Sunday 21 September 2014

KKN; Epilog


“Keberhasilan KKN adalah ketika datang tak dianggap, tetapi pulang ditangisi”, begitu ungkapan rektor UIN Syarif Hidayatullah Jakarta, Bapak Prof. Dr. Komaruddin Hidayat, dalam acara pelepasan peserta Kuliah Kerja Nyata (KKN). Jika yang menjadi indikator keberhasilan adalah ungkapan pak rektor tadi, maka kelompok 038 Ganesa (Gerakan Membangun Desa) bisa dikatakan sangat berhasil. Di awal kedatangan kami, warga cenderung tidak menghiraukan kedatangan kami. Tetapi pada akhirnya, kami berhasil membuat suasana pelepasan yang mengharu biru, warga berbaris memeluk kami bergantian, disertai isak tangis.

Saya pun larut dalam keharuan pada hari perpisahan itu. Betapa Desa Kiarasari, selama satu bulan itu, memberi kami begitu banyak pelajaran. Tentu saja pelajaran yang tidak akan kami dapatkan di bangku kuliah. Kuliah Kerja Nyata yang kami lakukan benar-benar terasa nyata: kuliah, bekerja dan aksi nyata. Kenyataan bahwa tidak hanya kesenangan yang kami dapat, tapi juga ada beberapa kendala. Namun, kendala-kendala tersebut tidak membuat semangat kami surut dalam usaha ‘membangun desa’.


Saya bangga dengan teman-teman KKN. Semuanya sibuk dengan berbagai kegiatan masing-masing. Beberapa teman ada yang awalnya tidak betah tinggal di desa. Tetapi seiring berjalannya waktu, mereka bisa menerima keberadaannya di lingkungan. Malahan, teman-teman tidak ingin mengakhiri kegiatan KKN ini secepatnya. Kesibukan demi kesibukan pun dijalankan. Semuanya berjalan lancar, alhamdulillah.
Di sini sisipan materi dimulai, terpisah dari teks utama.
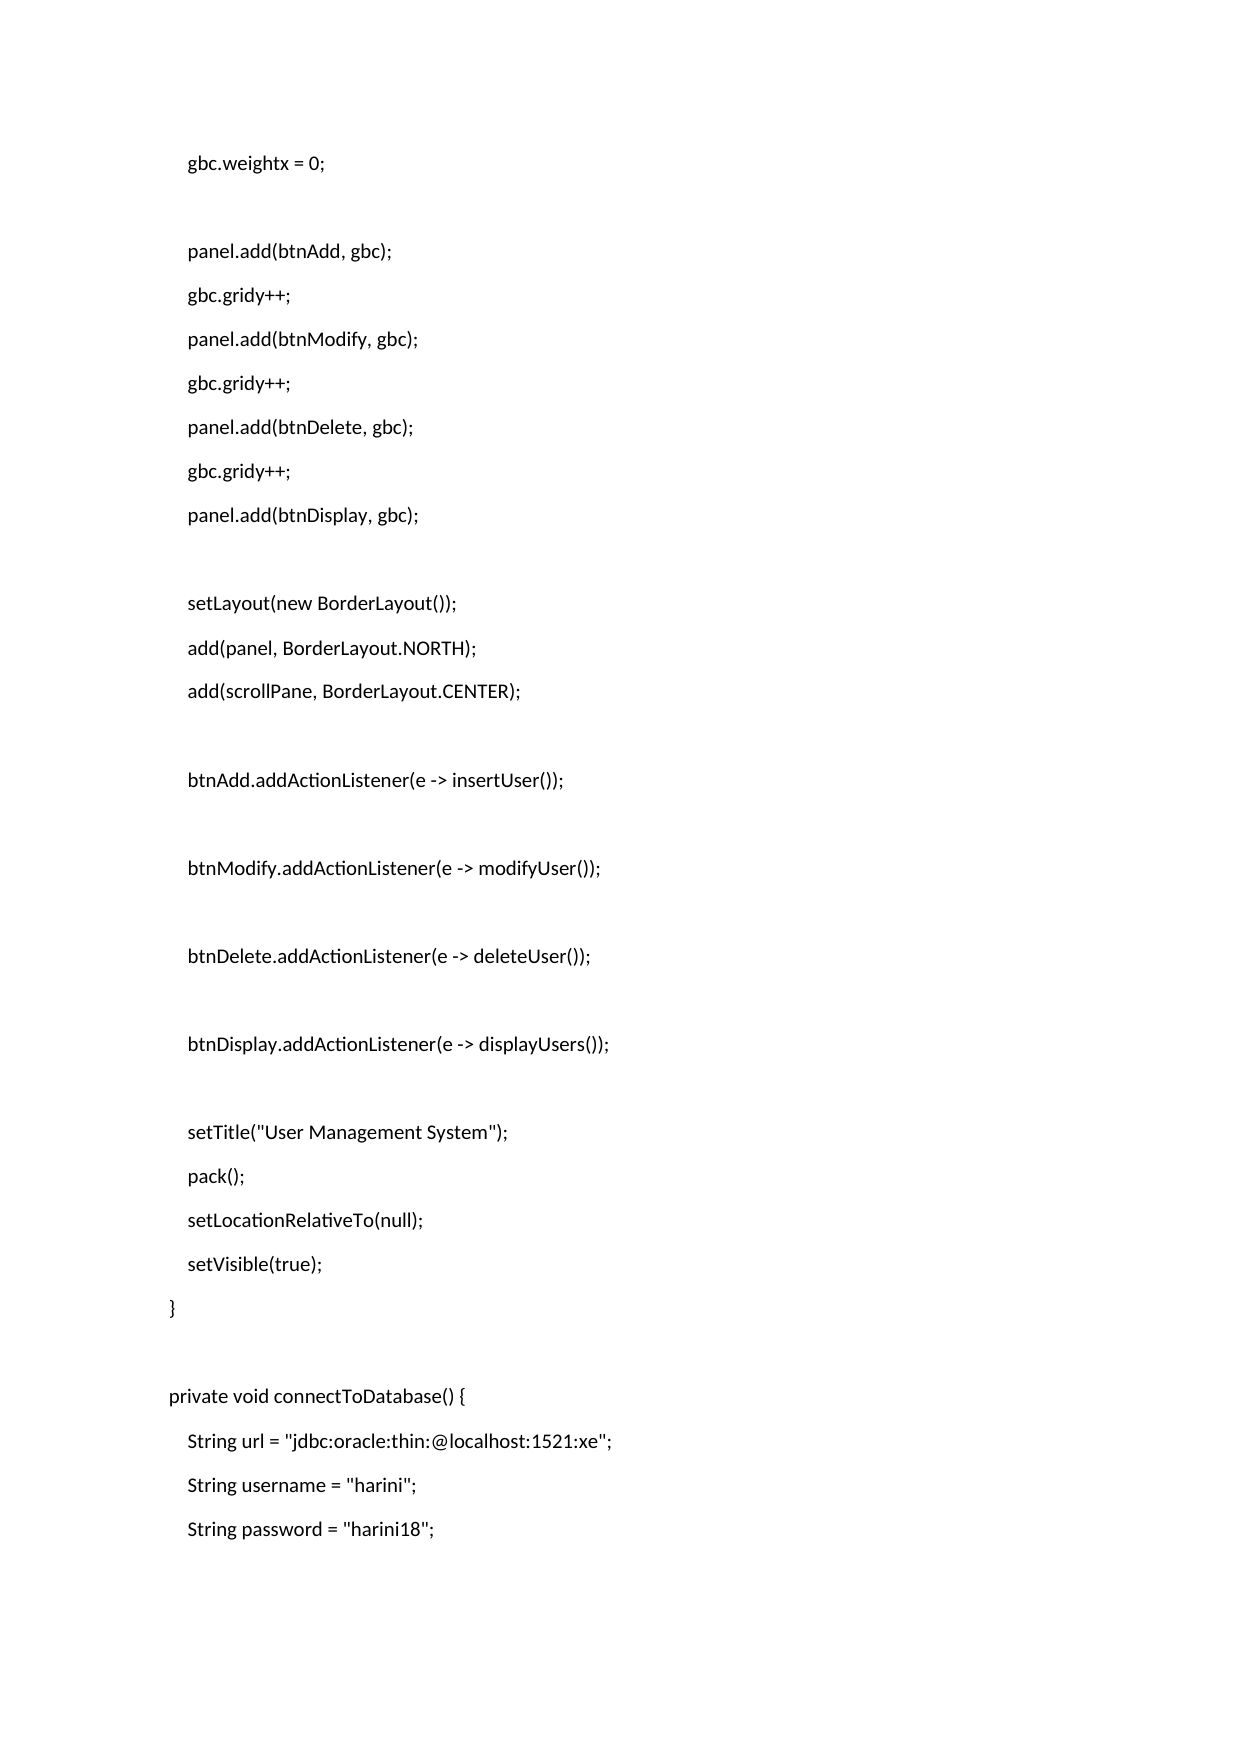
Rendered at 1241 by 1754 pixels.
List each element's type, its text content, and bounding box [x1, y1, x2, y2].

text String username = "harini"; [150, 1472, 1090, 1497]
text pack(); [150, 1163, 1090, 1189]
text btnModify.addActionListener(e -> modifyUser()); [150, 855, 1090, 880]
text } [150, 1296, 1090, 1321]
text gbc.gridy++; [150, 282, 1090, 308]
text btnDisplay.addActionListener(e -> displayUsers()); [150, 1031, 1090, 1057]
text gbc.gridy++; [150, 370, 1090, 396]
text gbc.gridy++; [150, 458, 1090, 484]
text String password = "harini18"; [150, 1516, 1090, 1541]
text add(scrollPane, BorderLayout.CENTER); [150, 679, 1090, 704]
text panel.add(btnDisplay, gbc); [150, 502, 1090, 528]
text gbc.weightx = 0; [150, 150, 1090, 175]
text panel.add(btnDelete, gbc); [150, 414, 1090, 440]
text panel.add(btnModify, gbc); [150, 326, 1090, 352]
text setVisible(true); [150, 1252, 1090, 1277]
text panel.add(btnAdd, gbc); [150, 238, 1090, 263]
text String url = "jdbc:oracle:thin:@localhost:1521:xe"; [150, 1428, 1090, 1453]
text setTitle("User Management System"); [150, 1119, 1090, 1145]
text btnAdd.addActionListener(e -> insertUser()); [150, 767, 1090, 792]
text setLayout(new BorderLayout()); [150, 591, 1090, 616]
text setLocationRelativeTo(null); [150, 1207, 1090, 1233]
text btnDelete.addActionListener(e -> deleteUser()); [150, 943, 1090, 968]
text add(panel, BorderLayout.NORTH); [150, 635, 1090, 660]
text private void connectToDatabase() { [150, 1384, 1090, 1409]
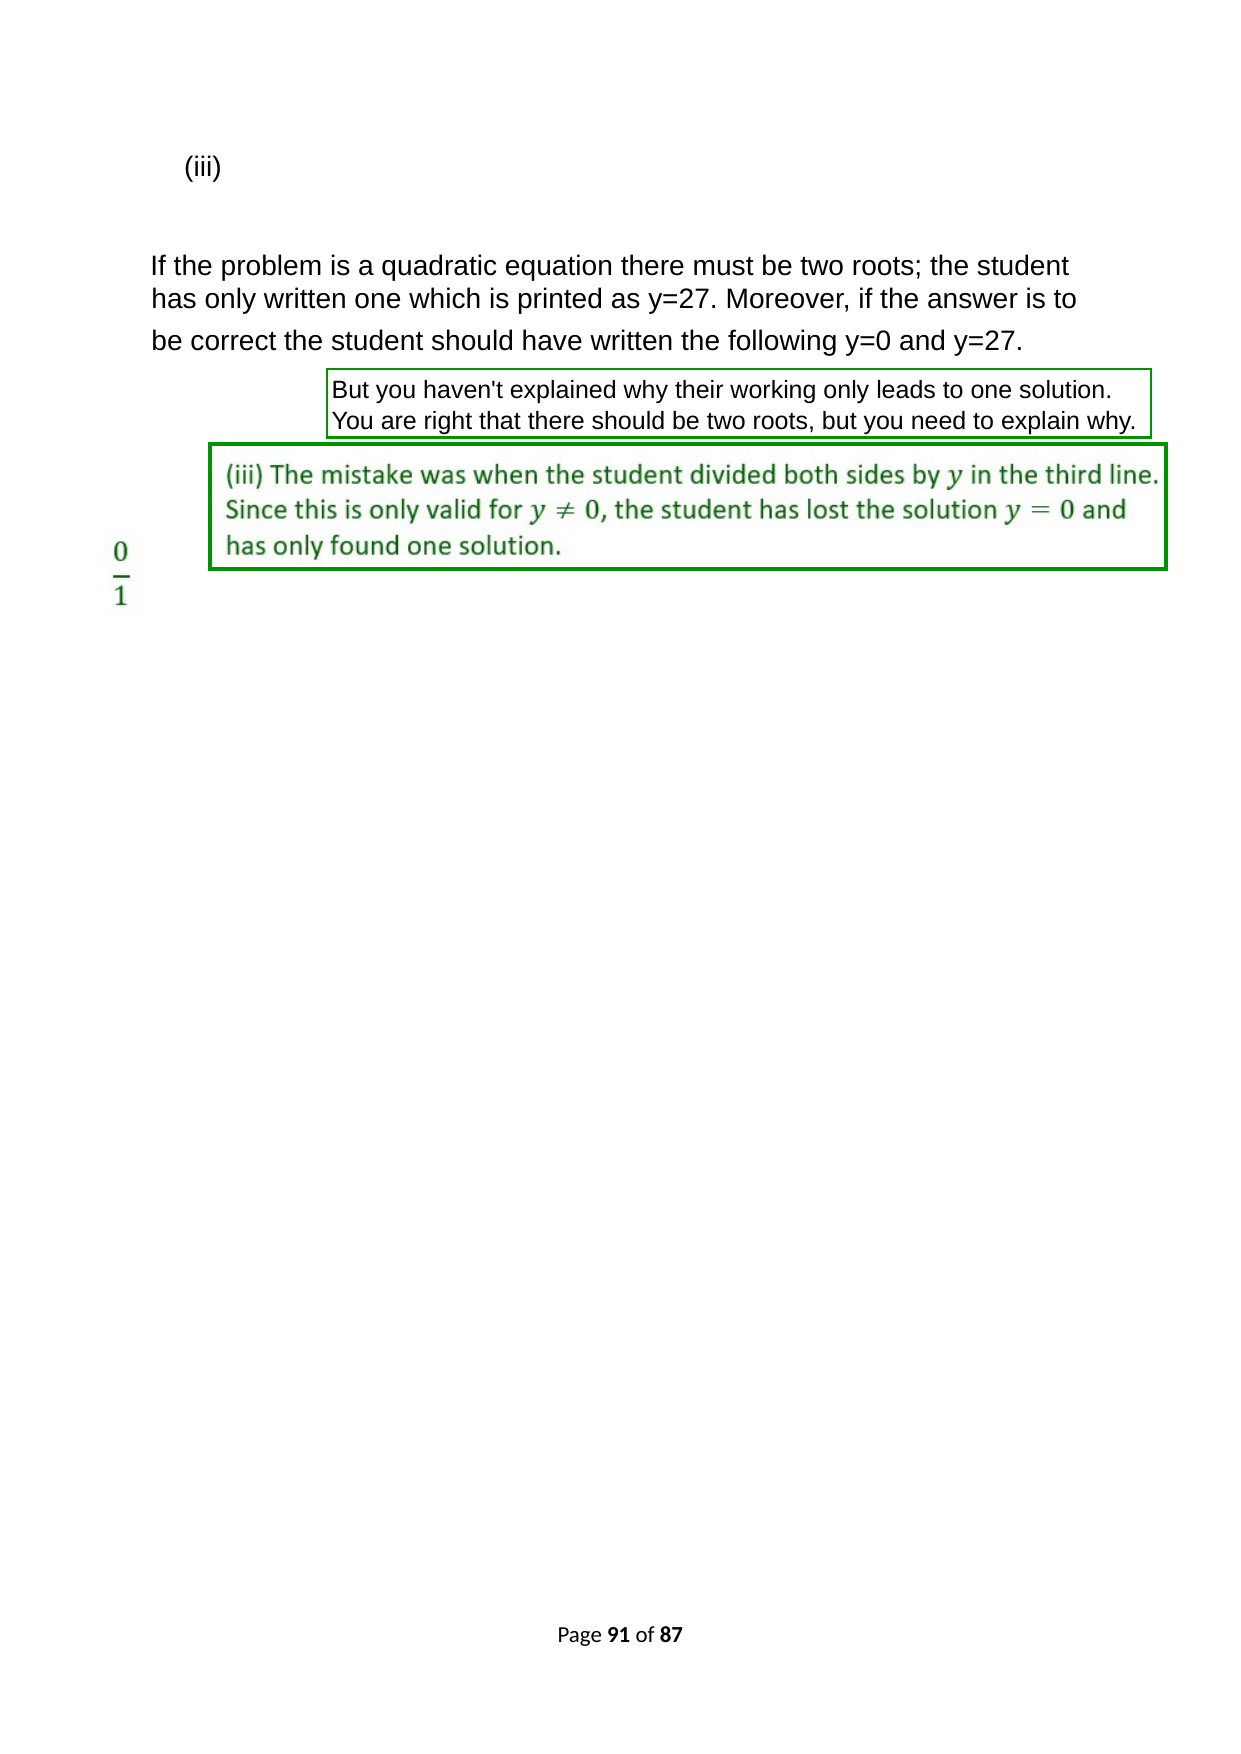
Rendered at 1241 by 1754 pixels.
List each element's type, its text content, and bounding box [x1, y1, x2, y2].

picture [99, 530, 143, 622]
text If the problem is a quadratic equation there must be two roots; the student has only written one which is printed as y=27. Moreover, if the answer is to be correct the student should have written the following y=0 and y=27. [150, 249, 1085, 359]
picture [212, 449, 1164, 567]
table_header But you haven't explained why their working only leads to one solution. You are right that there should be two roots, but you need to explain why. [328, 370, 1150, 436]
text (iii) [150, 150, 1085, 182]
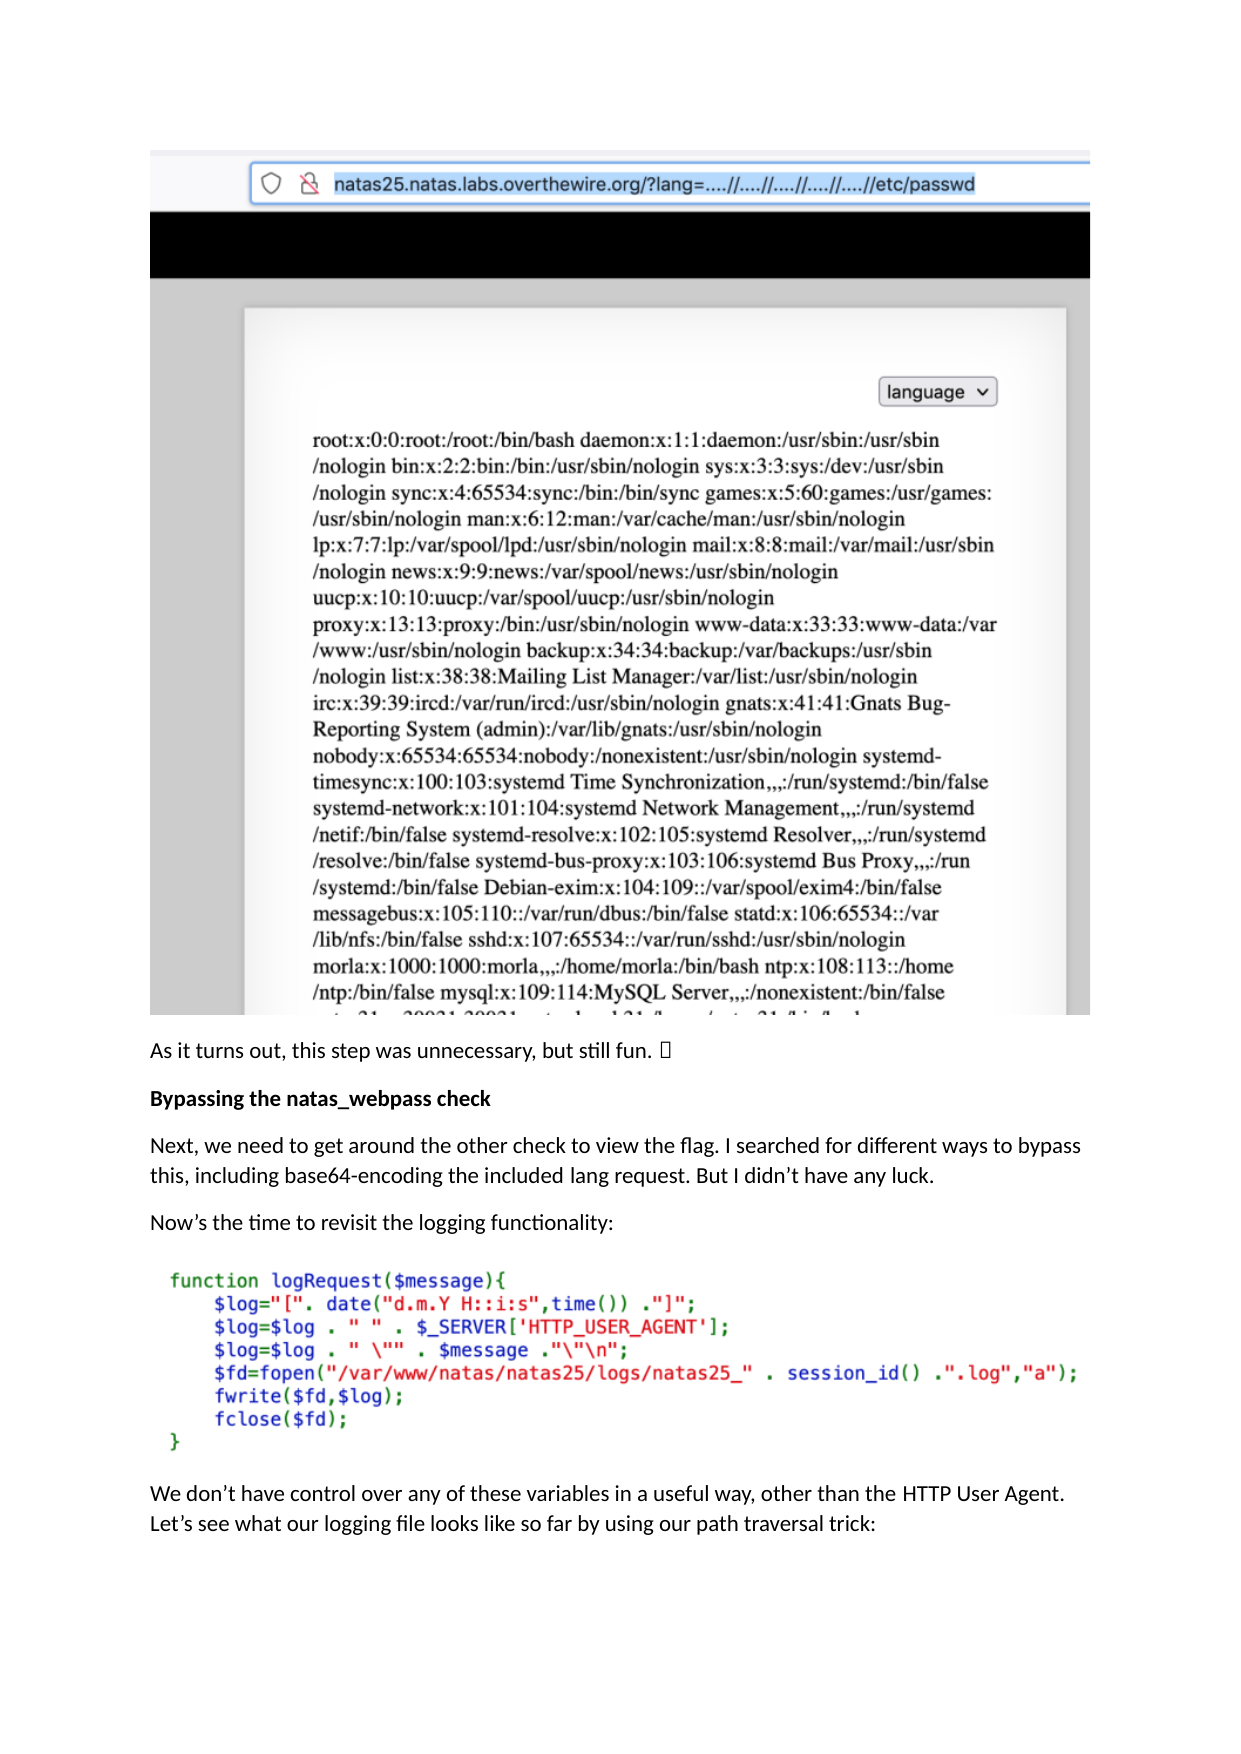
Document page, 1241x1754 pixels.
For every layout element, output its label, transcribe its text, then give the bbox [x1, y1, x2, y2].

text As it turns out, this step was unnecessary, but still fun. 🙂 [150, 1034, 1090, 1065]
picture [150, 1255, 1091, 1461]
text Now’s the time to revisit the logging functionality: [150, 1208, 1090, 1236]
text Next, we need to get around the other check to view the flag. I searched for different ways to bypass this, including base64-encoding the included lang request. But I didn’t have any luck. [150, 1131, 1090, 1189]
picture [150, 150, 1091, 1015]
text We don’t have control over any of these variables in a useful way, other than the HTTP User Agent. Let’s see what our logging file looks like so far by using our path traversal trick: [150, 1479, 1090, 1537]
text Bypassing the natas_webpass check [150, 1084, 1090, 1112]
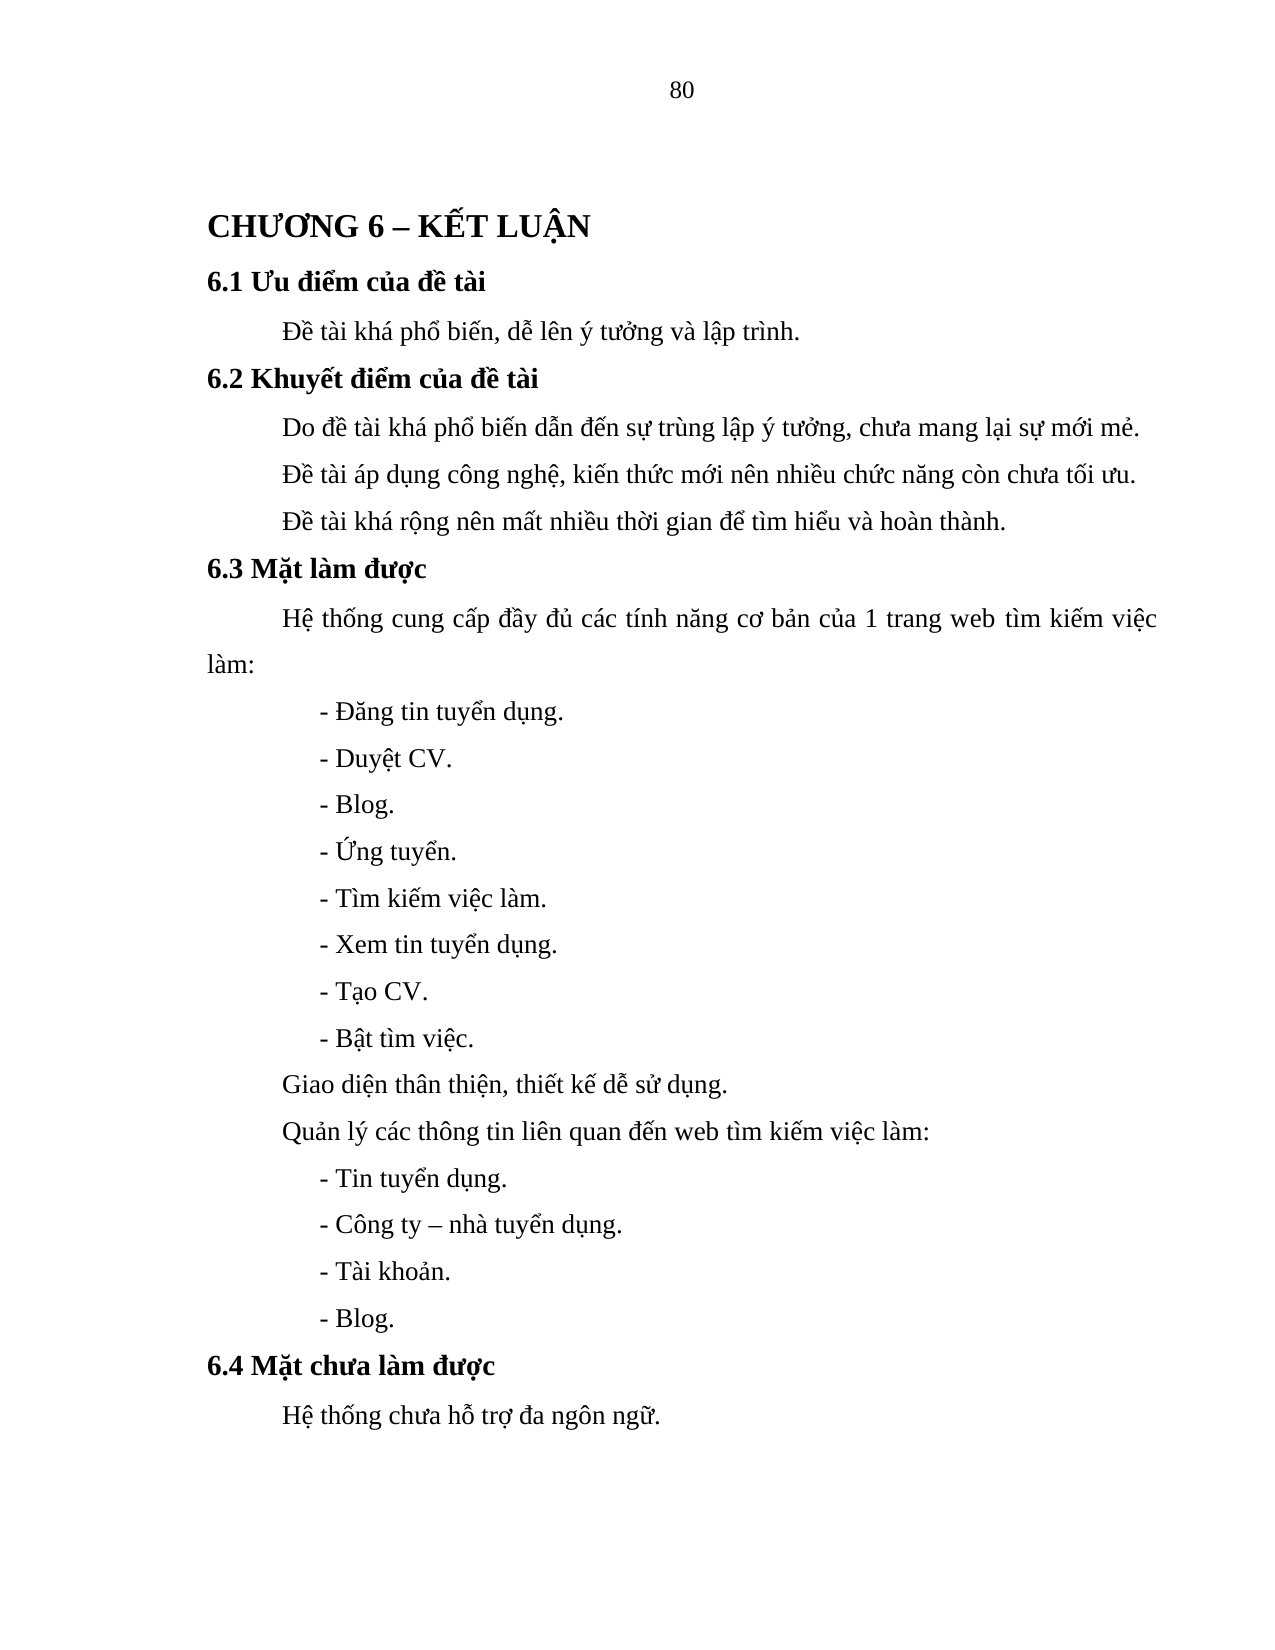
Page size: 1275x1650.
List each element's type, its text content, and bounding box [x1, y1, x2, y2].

list Bật tìm việc. [319, 1022, 1157, 1053]
list Tìm kiếm việc làm. [319, 882, 1157, 913]
list Mặt làm được [207, 552, 1157, 585]
list Ưu điểm của đề tài [207, 264, 1157, 298]
text Đề tài khá phổ biến, dễ lên ý tưởng và lập trình. [207, 314, 1157, 346]
list Tạo CV. [319, 975, 1157, 1006]
text Giao diện thân thiện, thiết kế dễ sử dụng. [207, 1068, 1157, 1100]
list Công ty – nhà tuyển dụng. [319, 1208, 1157, 1240]
list Xem tin tuyển dụng. [319, 928, 1157, 960]
text Quản lý các thông tin liên quan đến web tìm kiếm việc làm: [207, 1115, 1157, 1146]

Kami cukup beruntung memilih Desa Kiarasari. Sebuah desa di ujung barat kabupaten Bogor. Udara yang segar, pemandangan yang indah, sawah-sawah yang terhampar luas, warga yang ramah, pemerintahan desa yang senantiasa melakukan blusukan dan terus melaksanakan pembangunan, merupakan beberapa keunggulan yang tidak bisa kita kesampingkan. Alhamdulillah kita bisa mengintegrasikan program KKN dengan program desa, membuatnya berjalan beriringan.

Di samping memiliki visi dan misi seperti desa yang lain pada umumnya, Desa Kiarasari mempunyai slogan tersendiri. Mandiri, Agamis, New System, Inovatif, Sehat, Sejahtera (MANISS). Begitu bunyi slogannya. Segala program di Desa Kiarasari diarahkan sesuai dengan slogan desa tersebut. Meskipun begitu, pemerintah desa menjalankan slogan ini bukannya tanpa hambatan. Dalam setiap sambutannya, Kepala Desa selalu menekankan pentingnya pembangunan karakter. Pembangunan fisik tidak akan berjalan baik kalau karakter warga tidak baik. Berbagai sarana fisik bisa rusak jika warga punya ‘karakter perusak. Maka kehadiran kami, menurut pengakuan bapak Kepala Desa, tidak hanya membantu dalam hal pembangunan fisik, tetapi juga membangun karakter warga menjadi lebih baik.

Dalam pidato penutupnya ketika malam perpisahan, Bapak Kepala Desa menegaskan bahwa mahasiswa KKN telah mendorong masyarakat untuk bekerja keras (dalam bergotong royong membangun sarana air bersih), bekerja cerdas (bagaimana bekerja secara efektif dan efisien) dan bekerja ikhlas (tidak ada upah apapun namun tidak mengurangi semangat bergotong royong). Yang sebenarnya terjadi adalah, kita lah –seluruh anggota KKN– yang memetik banyak pelajaran dari warga.

Kegiatan KKN membuat saya mengerti ungkapan Anies Baswedan, bawha mahasiswa Indonesia mesti memiliki ciri “world class competence, grass roots understanding”. Banyak akademisi yang punya kompetensi kelas dunia, tetapi tidak berdaya menyelesaikan berbagai persoalan di akar rumput. Maka KKN memberikan kita pemaknaan bahwa ilmu yang didapat di bangku kuliah semestinya bisa menyelesaikan masalah di akar rumput, pondasi pembangunan negara di tingkat paling bawah.  


Semoga segala sesuatu yang kami tinggalkan di Desa Kiarasari –baik berupa fisik dan non fisik– bisa bermanfaat dalam jangka waktu yang lama. Terima kasih atas do’a tulus yang mengiringi kepulangan kami. Semoga Desa Kiarasari semakin MANISS.